▸ **Текст для анализа**
>>

Ольга Афанасьева
Возвращаясь в "мир зазеркалья"
На лицах тех, кто освобождается не впервые, не столько радость, сколько мрачность и серьезность, даже "придавленность". Свобода уже ассоциируется не с теми возможностями, которые, казалось бы, вот-вот откроются, а с разнообразными тупиками и равнодушием социально устроенных, благополучных людей - они избегают "бывшего" или, в лучшем случае, воспринимают его как своего рода "диковину". Кого-то на воле особо никто и не ждет, в том числе и родные, по причине полного разлада и прекращения отношений. А порой и их смерти. Некоторые зэки постепенно приходят к тому, что уже и не хотят освобождаться. Какой, действительно, толк? На зоне, хоть и дикие, нечеловеческие, но условия, которые определены на несколько лет вперед. А человек ко всему привыкает. Это создает определенную стабильность, привычную и спокойную жизнь, заботиться ни о чем не надо... На воле же сталкиваешься с массой проблем, которые как-то надо решать.

<<

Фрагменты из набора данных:
>>

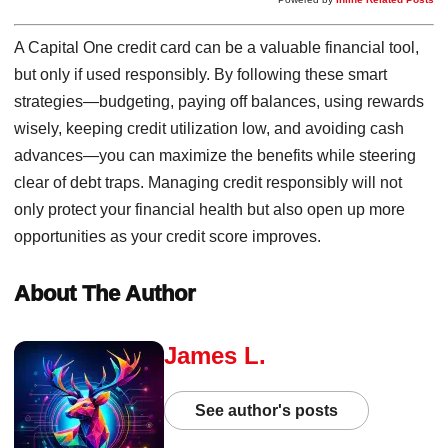
A Capital One credit card can be a valuable financial tool,
but only if used responsibly. By following these smart
strategies—budgeting, paying off balances, using rewards
wisely, keeping credit utilization low, and avoiding cash
advances—you can maximize the benefits while steering
clear of debt traps. Managing credit responsibly will not
only protect your financial health but also open up more
opportunities as your credit score improves.
About The Author
James L.
See author's posts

<<

▸ **Что нужно сделать**
A - Что, согласно тексту о возвращении из заключения, видно на лицах тех, кто освобождается не впервые?
B - Продолжите текст о возвращении из заключения после его последнего предложения.

▸ **Ответы по порядку**
A - Не столько радость, сколько мрачность и серьезность, даже «придавленность».

B -
Подобные трудности можно объяснять отсутствием социальных гарантий и адекватной системы адаптации, и, безусловно, в этом большая доля правды. Сталкиваясь с бесконечными унижениями и препятствиями как "здесь", так и "там", теряя веру в человечность и справедливость, человек мечется то "туда", то "сюда", нигде не находя своего места. "Там" - бесконечные конфликты и с "товарищами по несчастью" (немудрено, когда стиснуты в кучу в нескольких метрах), и с "хозяином" и другим тюремным начальством, и - как следствие - последующие взыскания. "Здесь" - проблемы с трудоустройством, жильем, вся "бытовуха", напряженность во взаимоотношениях с правоохранительными органами, для которых судимый часто становится "постоянным клиентом". Это и разорванные связи с близкими, которые отказываются от каких-либо контактов с таким родственничком еще в период отбывания им срока, особенно если семья приличная, в которой, как оказалось, "не без урода". Жены разводятся, а родители, бывает, умирают, так и не дождавшись сына. Все это факторы серьезные, и все же больше "внешние", так или иначе зависящие от существующих условий или других людей. Никто, в конце концов, не застрахован ни от предательства, ни от разрывов и прочих жизненных трагедий. Но есть и другие аспекты этой проблемы.
До того как я стала профессионально заниматься психотерапией, я некоторое время работала в сфере аренды жилья. Тогда я встречала немало "бывших", которые, казалось бы, имели важную предпосылку для того, чтобы начать нормальную жизнь и социально устроиться, - жилье, часть которого можно было сдавать. Они так и поступали, обеспечивая себе стабильный и относительно независимый источник дохода, становившийся для некоторых основным. Бывало и по-другому: сдавал квартиру зэка, отбывавшего срок, кто-то из его родственников. В общем, ситуации встречались самые разные, но больше других запомнился мне один случай, и не столько своей яркостью и типичностью, сколько характерностью проблем, с которым так или иначе сталкиваются освободившиеся.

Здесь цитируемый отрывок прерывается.